“I’m from Chicago,” Turner said with a grin. “I’ve played in some weather before. Finesse? Give me a break.”
The Falcons (10-6) have been nothing close to a finesse team in the four years Turner has played in Atlanta, including this season, when the team mixed into its scheme the fascinating and fast rookie wide receiver Julio Jones. There were assumptions that the Falcons were going to change their identity as a one-cut, downhill-run team when they acquired Jones, an all-American from Alabama, but Turner is still the 247-pound billboard of the Falcons’ offense.
Despite dealing with a groin strain, Turner carried the ball 301 times this season, second in the league to Jacksonville’s Maurice Jones-Drew (343). Because of Turner, who rushed for 1,340 yards this season, the Falcons have a varied offense that does not have to put every game in the hands of quarterback Matt Ryan.
“To me that has been the most misrepresented statement about us, that we lost our identity,” said Thomas Dimitroff, Atlanta’s general manager, who signed Turner to a six-year contract in 2008. “I started hearing that earlier in the season. We never lost our identity. We are based around a strong running game. We have always talked about working down the middle of the field. When we acquired Julio, we never had plans to go away from having Michael run the rock.”
Turner, who averaged 4.5 yards per carry this season, has run the ball more than 300 times in three of the four seasons he has been in Atlanta. Only Tennessee’s Chris Johnson (5,645) and Minnesota’s Adrian Peterson (5,411) have more rushing yards in the last four seasons than Turner (5,281).
When Turner went five consecutive games without a 100-yard game in the second half of this season, some theorized that he was wearing down and that maybe the Falcons needed to develop a more fancy offense. Turner is 29 and spent four years in San Diego (2004 to 2007) as a backup to LaDainian Tomlinson. Punishing blows make a short shelf life for an running back, and this is Turner’s eighth season.
“I’m not wearing down,” he said. “We just lost some of our chemistry there for a few games. It fell off a little bit; hopefully we have our consistency back.”
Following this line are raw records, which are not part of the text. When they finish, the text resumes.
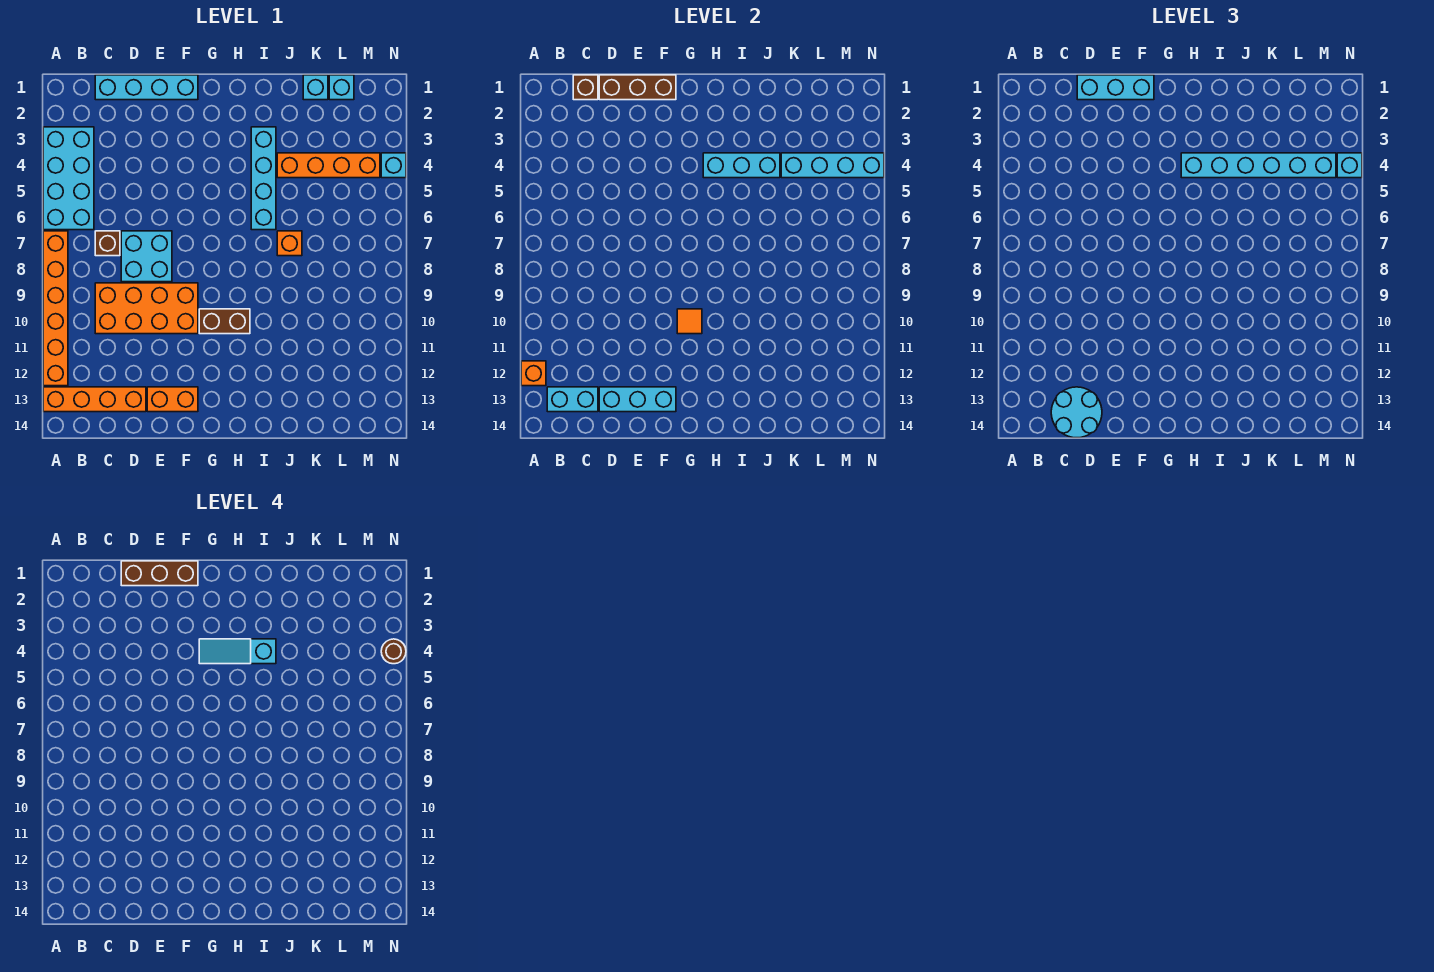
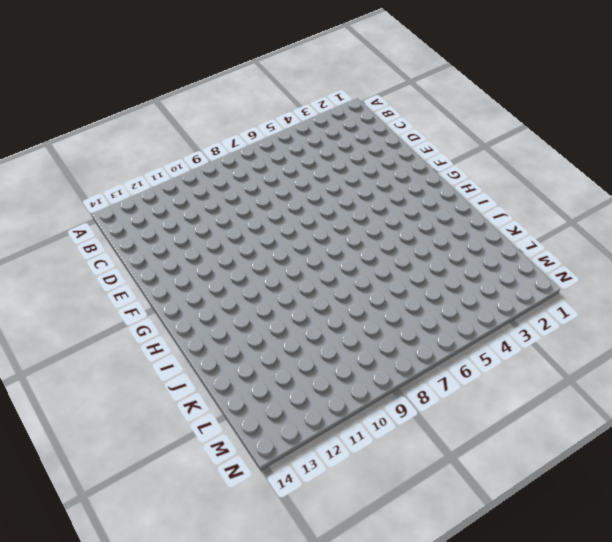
none -> cyan brick A3:B6 level 1
none -> orange brick A7:A12 level 1
none -> orange brick A13:D13 level 1
none -> cyan brick C1:F1 level 1

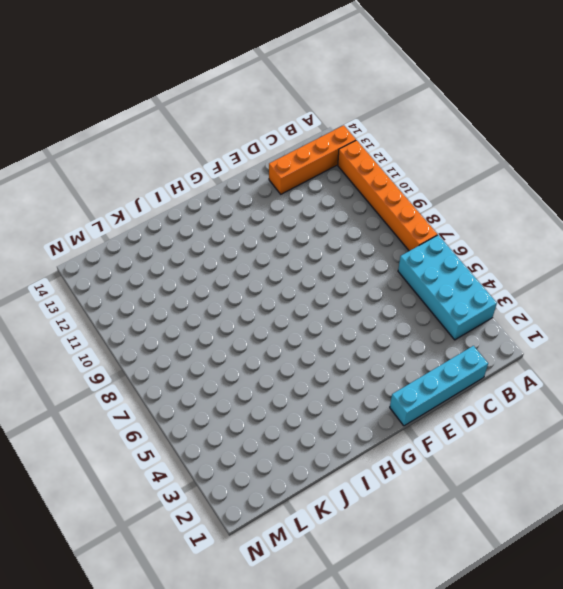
none -> brown brick C7 level 1
none -> orange brick C9:F10 level 1
none -> cyan brick D7:E8 level 1
none -> orange brick E13:F13 level 1

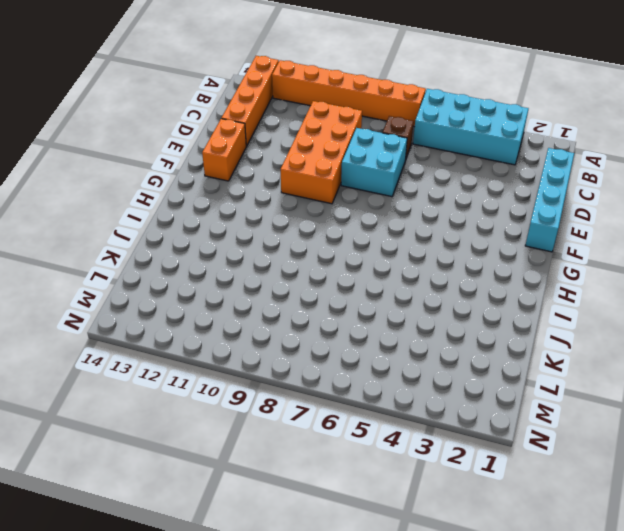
none -> brown brick G10:H10 level 1
none -> cyan brick I3:I6 level 1
none -> orange brick J4:M4 level 1
none -> orange brick J7 level 1

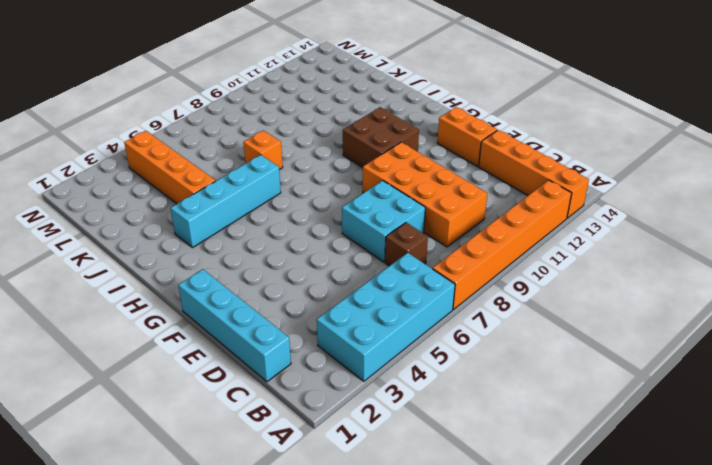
brown brick G10:H11 level 1 -> brown brick G10:H10 level 1
none -> cyan brick K1 level 1
none -> cyan brick L1 level 1
none -> cyan brick N4 level 1
none -> orange brick A12 level 2

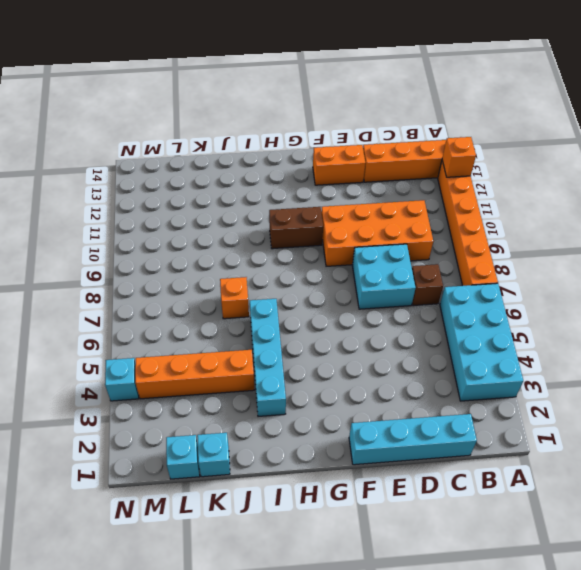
none -> cyan brick B13:C13 level 2
none -> brown brick C1 level 2
none -> brown brick D1:F1 level 2
none -> cyan brick D13:F13 level 2

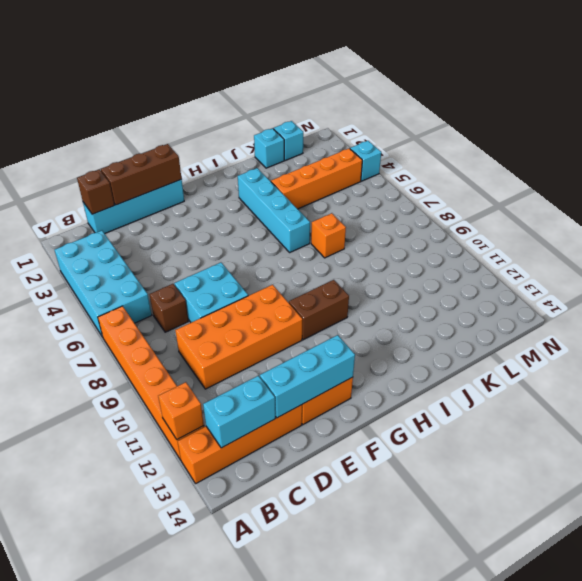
none -> orange tile G10 level 2
none -> cyan brick H4:J4 level 2
none -> cyan brick K4:N4 level 2
none -> cyan round brick C13:D14 level 3

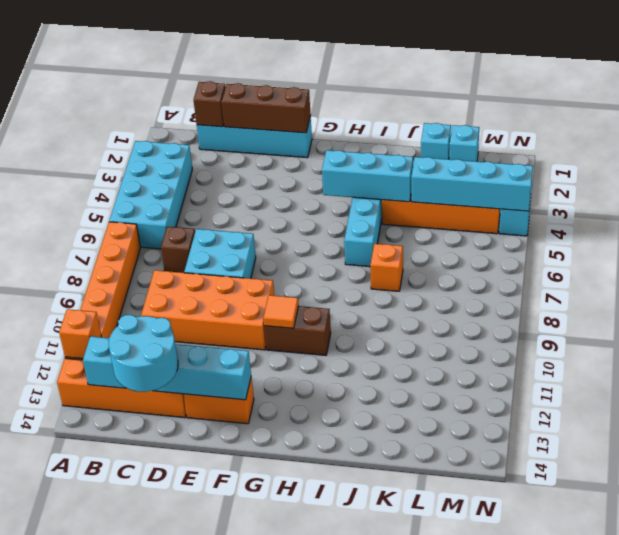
none -> cyan brick D1:F1 level 3
none -> cyan brick H4:M4 level 3
none -> cyan brick N4 level 3
none -> brown brick D1:F1 level 4

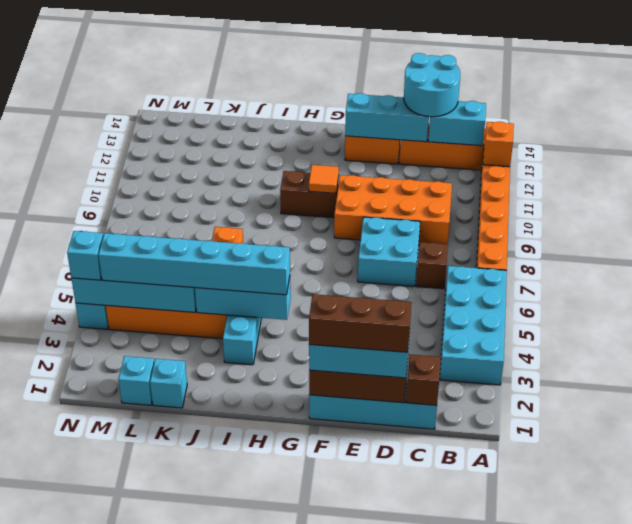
none -> cyan slope G4:I4 level 4 top I
none -> brown round brick N4 level 4

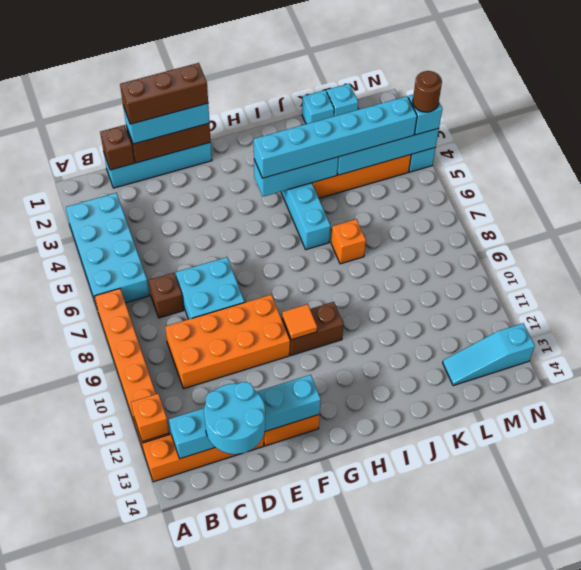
cyan slope L13:N13 level 1 top N -> cyan slope G4:I4 level 4 top I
Ovie Mughelli, a Pro Bowl fullback in 2010, was placed on injured reserve Oct. 25 with a knee injury and the Falcons lost some traction in their run game. They seemed to reconstitute the running game last Sunday against Tampa Bay, when Turner ran for 172 yards, albeit against a team that lost its last 10 games of the season.
“It was great to see Michael Turner get back on track,” Coach Mike Smith said. “We knew that our run game had been trending down over the last four or five weeks. It was something that we looked at very closely.”
The Falcons put Turner on a routine in which he was not practicing Wednesdays and Thursdays, and he looked fresh against the Bucs. He dashed 81 yards for a score, and defenders tried to avoid head-on collisions on his way down the field.
Turner is the essence of the Falcons because they are designed to be a fourth-quarter team. They want to run the ball and limit possessions, keeping the score down, and to chew up a defense. Atlanta has a veteran field-goal kicker, Matt Bryant, so it can win those low-scoring games.
The running game is so effective that the Falcons are also able to use play-action on first down to fake a run and throw a pass. They patiently poke around with the run, and while other teams might want to show off their playbook, the Falcons will come back to successful rushing plays.
The opponents who have been successful against the Atlanta ground game, like Jacksonville, stay in a base front on defense and do not move around. They want to make Turner cut back abruptly and know how to fit against the Falcons’ blocking so they have two tacklers coming straight to the point of attack.
Turner is the antidote to the Giants’ pass rush because his early-down gains can keep the Falcons out of bad situations, like third-and-7s.
“Things have always worked out for me,” Turner said. “I was never worried this season about being that piece, not being that piece. I’m a guy who waits his turn and tries to be part of the team.”